VORLIEGENDER AUSZUG ::
• • •

Für Katzen wie Lui und Mio sucht das Tierasyl ein neues Zuhause, die Tiere sind kastriert, geimpft, gechipt und auf FIV/Leukose negativ getestet.

Für Katzen wie Lui und Mio sucht das Tierasyl ein neues Zuhause, die Tiere sind kastriert, geimpft, gechipt und auf FIV/Leukose negativ getestet.

Foto: Heß

Cuxland

Katzenjammer auch im Cuxland: Geld für Katzen-Kastration schon weg

Von Christian Doescher
1. Februar 2018 // 19:00

Da hilft kein Jammern, sondern nur Kohle. Die Aktion ist nobel, aber schon nach zweieinhalb Wochen ist das Geld aufgebraucht. Das niedersächsische Agrarministerium hat 200.000 Euro für die Kastration wildlebender Katzen bereitgestellt. Auch im Cuxland hofft man auf mehr Geld.

2500 Katzen wurden kastriert

Seit Beginn des Projekts am 15. Januar seien 1500 Katzen und 1000 Kater kastriert worden, teilte das Landwirtschaftsministerium jetzt mit. Eine Kastration kostet zwischen 60 und 90 Euro. Damit ist das Geld aufgebraucht. Doch insgesamt gibt es in Niedersachsen 200.000 verwilderte Tiere.

Tierschützer aus Wittstedt fangen Katzen ein

Tierschützer vom Tierasyl Heimatlos in Wittstedt fangen im Cuxland freilaufende Katzen mit so genannten Lebendfallen, in denen sie Futter auslegen. Die gefangenen Tiere werden zum Tierarzt gefahren und dort unter Vollnarkose kastriert.

Geld entlastet den "Kastrationsfonds"

"Bei uns werden die Fundtiere kastriert, und wir sind natürlich daran interessiert, das Geld wieder reinzuholen", sagt Oliver Fröhlich, Vorstandsmitglied beim Wittstedter Tierasyl. Geld, das den "Kastrationsfonds" entlasten würde.

Ministerin will vielleicht mehr Geld geben

Landwirtschaftsministerin Barbara Otte-Kinast (CDU) will jetzt prüfen, ob noch mehr Geld bereitgestellt werden kann. Wäre ja jammerschade, wenn sich die Katzen weiter unkontrolliert vermehren. Sie können nämlich auch Krankheiten übertragen.

• • •

AUFGABE A ::
Nennen Sie alle Eigenschaften, die der Auszug für Katzen wie Lui und Mio angibt.
AUFGABE B ::
Entnehmen Sie dem Auszug den Wortlaut zwischen „Ministerin will vielleicht“ und „auch Krankheiten übertragen.“, beide eingeschlossen.

VORLIEGENDE EINTRÄGE ::
• • •

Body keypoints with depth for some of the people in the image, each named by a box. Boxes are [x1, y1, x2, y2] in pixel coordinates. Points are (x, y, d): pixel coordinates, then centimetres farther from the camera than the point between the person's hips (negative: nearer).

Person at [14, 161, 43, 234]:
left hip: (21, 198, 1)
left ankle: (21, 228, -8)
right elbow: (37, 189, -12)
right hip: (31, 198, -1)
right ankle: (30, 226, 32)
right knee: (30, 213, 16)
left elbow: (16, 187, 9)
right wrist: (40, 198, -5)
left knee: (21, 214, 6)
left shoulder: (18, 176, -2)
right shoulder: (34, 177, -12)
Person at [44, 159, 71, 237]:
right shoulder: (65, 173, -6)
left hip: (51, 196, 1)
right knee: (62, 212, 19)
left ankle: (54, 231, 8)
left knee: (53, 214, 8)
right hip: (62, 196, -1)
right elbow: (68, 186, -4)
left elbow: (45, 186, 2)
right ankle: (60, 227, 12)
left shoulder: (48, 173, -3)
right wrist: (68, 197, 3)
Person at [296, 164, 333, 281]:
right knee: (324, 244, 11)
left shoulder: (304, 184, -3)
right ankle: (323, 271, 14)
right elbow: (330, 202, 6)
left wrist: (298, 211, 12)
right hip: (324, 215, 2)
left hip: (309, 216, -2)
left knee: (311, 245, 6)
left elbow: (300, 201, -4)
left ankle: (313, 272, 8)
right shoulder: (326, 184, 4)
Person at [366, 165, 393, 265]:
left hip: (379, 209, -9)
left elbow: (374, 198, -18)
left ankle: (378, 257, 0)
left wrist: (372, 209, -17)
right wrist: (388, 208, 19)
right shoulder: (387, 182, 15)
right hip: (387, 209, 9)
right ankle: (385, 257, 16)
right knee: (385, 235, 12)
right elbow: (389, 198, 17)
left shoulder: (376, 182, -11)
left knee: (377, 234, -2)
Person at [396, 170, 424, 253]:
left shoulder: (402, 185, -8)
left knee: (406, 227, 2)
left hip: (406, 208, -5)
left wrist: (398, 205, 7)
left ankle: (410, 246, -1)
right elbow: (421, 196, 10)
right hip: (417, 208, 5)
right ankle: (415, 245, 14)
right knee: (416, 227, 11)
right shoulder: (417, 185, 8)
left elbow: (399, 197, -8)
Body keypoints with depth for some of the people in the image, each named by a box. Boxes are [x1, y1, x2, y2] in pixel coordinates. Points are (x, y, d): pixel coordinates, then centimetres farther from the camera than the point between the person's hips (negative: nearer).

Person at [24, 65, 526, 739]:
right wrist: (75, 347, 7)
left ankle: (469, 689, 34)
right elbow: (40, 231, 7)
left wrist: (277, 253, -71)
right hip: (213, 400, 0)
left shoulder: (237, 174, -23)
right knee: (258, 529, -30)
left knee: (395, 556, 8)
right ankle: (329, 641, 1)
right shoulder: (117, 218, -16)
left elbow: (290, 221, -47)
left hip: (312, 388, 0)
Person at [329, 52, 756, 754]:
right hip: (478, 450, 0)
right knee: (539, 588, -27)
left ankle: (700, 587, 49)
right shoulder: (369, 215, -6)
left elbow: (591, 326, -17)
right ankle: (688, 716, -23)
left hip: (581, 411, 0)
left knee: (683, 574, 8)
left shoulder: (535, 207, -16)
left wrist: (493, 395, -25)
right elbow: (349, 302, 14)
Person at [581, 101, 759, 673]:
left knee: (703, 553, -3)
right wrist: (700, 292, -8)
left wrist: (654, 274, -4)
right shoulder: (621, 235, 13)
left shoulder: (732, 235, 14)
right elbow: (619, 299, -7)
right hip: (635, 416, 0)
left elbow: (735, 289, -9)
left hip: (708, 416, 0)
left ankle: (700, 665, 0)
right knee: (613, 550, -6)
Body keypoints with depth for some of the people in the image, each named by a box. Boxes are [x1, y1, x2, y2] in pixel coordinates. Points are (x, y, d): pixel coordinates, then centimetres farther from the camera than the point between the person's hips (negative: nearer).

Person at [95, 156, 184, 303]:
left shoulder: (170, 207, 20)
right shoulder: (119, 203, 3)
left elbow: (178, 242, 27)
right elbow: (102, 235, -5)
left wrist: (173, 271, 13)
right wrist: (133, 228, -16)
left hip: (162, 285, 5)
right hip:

• • •

LÖSUNG A ::
kastriert, geimpft, gechipt, auf FIV/Leukose negativ getestet

LÖSUNG B ::
Ministerin will vielleicht mehr Geld geben

Landwirtschaftsministerin Barbara Otte-Kinast (CDU) will jetzt prüfen, ob noch mehr Geld bereitgestellt werden kann. Wäre ja jammerschade, wenn sich die Katzen weiter unkontrolliert vermehren. Sie können nämlich auch Krankheiten übertragen.